Tom’s manner changed in a twinkling from civility to extreme cordiality.

“Oh—ho! you’re the new man from Thessaly, eh? Jack Fairchild’s brother! By Jove! How are you, anyway? When did you get in? Where are you stopping?”

“I’m not stopping anywhere—unless it be this stairway here,” Seth replied, pointing to his carpetbag with a smile, for his companion’s cheerfulness was infectious. “I came in half an hour ago, and I scarcely knew where to go, or what to do first. I gather that you are connected with the Chronicle.”

“Well, I should remark!” said Tom, taking the bag up as he spoke. “Come along. We’ll have some supper down at Bismarck’s, and leave your grip there for the evening. We can call for it on our way home. You’ll stop with me to-night, you know. It ain’t a particularly fly place, but we’ll manage all right, I guess. And how’s Jack?”

In the delight of finding so genial a colleague, one, too, who had known and worked with his brother, Seth’s heart rose, as they walked down the street again. He had been more than a little dismayed at the prospect of meeting these unknown writers whose genius radiated in the columns of the Chronicle, and in whose company he was henceforth to labor. Especially had he been nervous lest he should not speak with sufficient correctness, and should shock their fastidious ears with idioms insensibly acquired in the back-country. It was a great relief to find that this gentleman was so easy in his conversation, not to say colloquial.

They stopped presently at a broad open door, flanked by wide windows, in which were displayed a variety of bright-tinted play bills, and two huge pictures of a goat confidently butting a small barrel. There was a steep pile of these little, dark-colored barrels on the sidewalk at the curb, from which came a curious smell of resin. As they entered, Seth discovered that this odor belonged to the whole place.

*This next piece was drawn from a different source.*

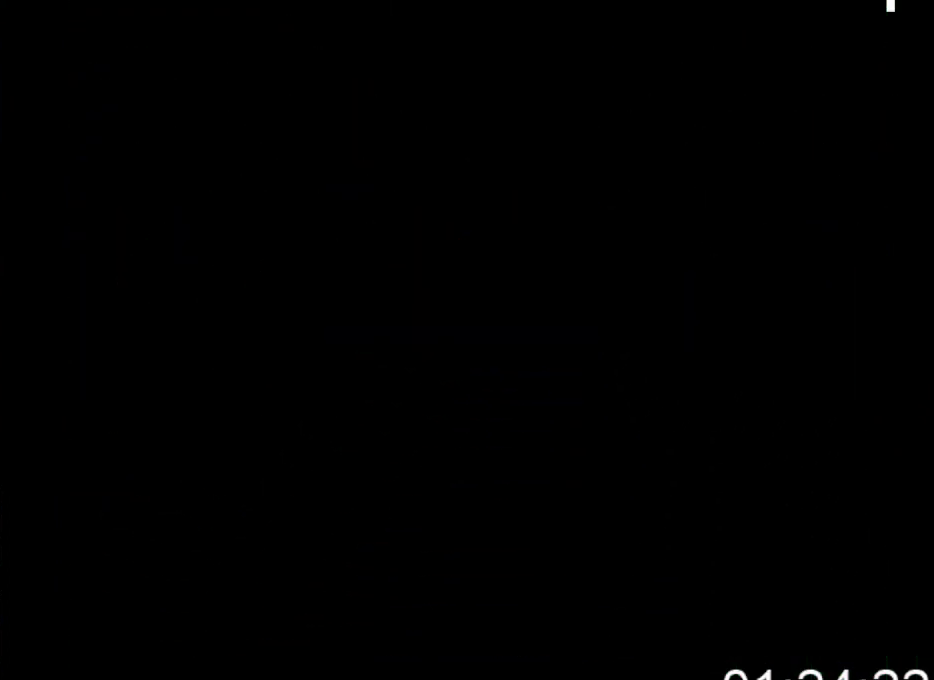
{"buttons": [], "events": []}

The interior was dark and, to the country youth’s eyes, unexpectedly vast. The floor was sprinkled with gray sand. An infinitude of small, circular oak tables, each surrounded with chairs, stretched out in every direction into the distant gloom. Away at the farther end of the place, somebody was banging furiously on a piano. In the middle distance, three elderly men sat smoking long pipes and playing dominoes, silently, save for the sharp clatter of the pieces. Nearer, three other men, seated about a table, were all roaring in German at the top of their lungs, pounding with their glasses on the resounding wood, and making the most excited and menacing gestures. While Seth stared at them, expecting momentarily to see the altercation develop into blows, he felt himself clutched by the arm, and heard Tom say:

“Bismarck, this is Mr. Fairchild, a new Chronicle man. You must use him as well as you do me.”

Seth turned and found himself shaking hands with an old German monstrous in girth, and at once fierce and comical in aspect, with short, upright gray hair, a huge yellowish-white moustache, and little piggish blue eyes nearly hidden from view by the wave of fat which rendered his great purple face as featureless as the bottom of a platter.